Exercise requirements: The listing below contains a span that opens with the line containing "Contribution, Elder: 3282 -> 3572" and closes with the line containing "Trophies, Leader: 7911 -> 8393". Return that span exactly.

The records:
----

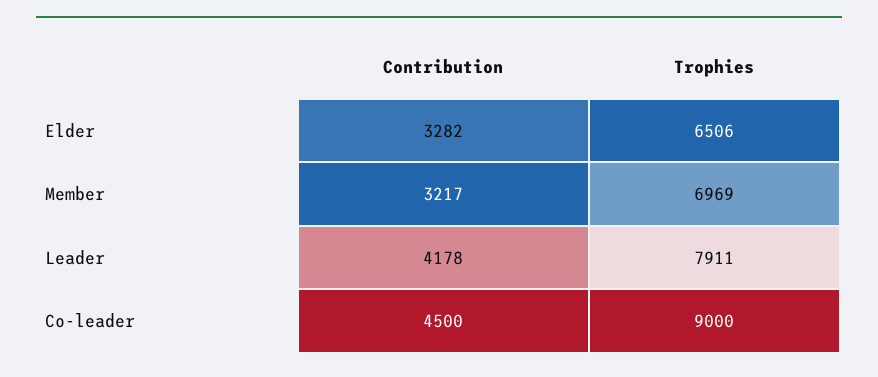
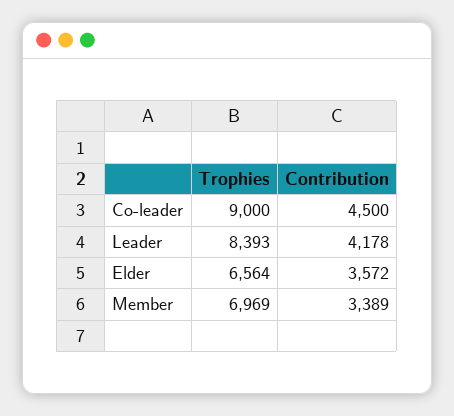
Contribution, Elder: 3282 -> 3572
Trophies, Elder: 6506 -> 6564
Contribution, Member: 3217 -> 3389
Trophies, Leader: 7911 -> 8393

----

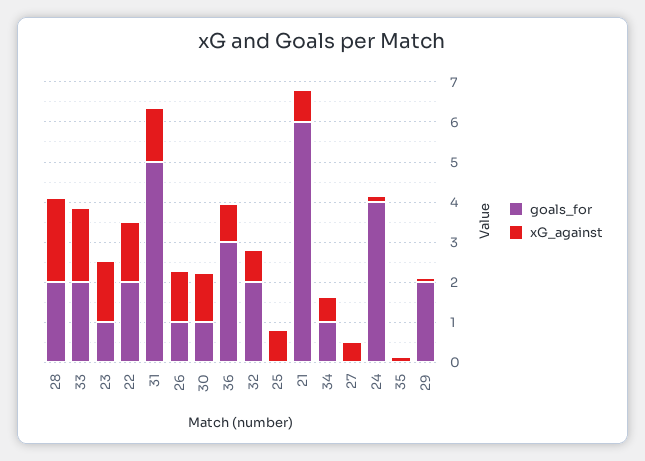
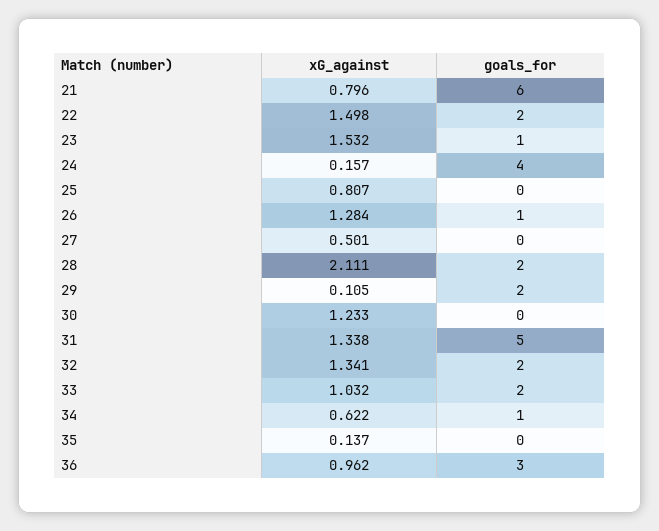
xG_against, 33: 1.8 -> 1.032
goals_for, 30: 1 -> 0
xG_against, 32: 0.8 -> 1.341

----

Answer:
Contribution, Elder: 3282 -> 3572
Trophies, Elder: 6506 -> 6564
Contribution, Member: 3217 -> 3389
Trophies, Leader: 7911 -> 8393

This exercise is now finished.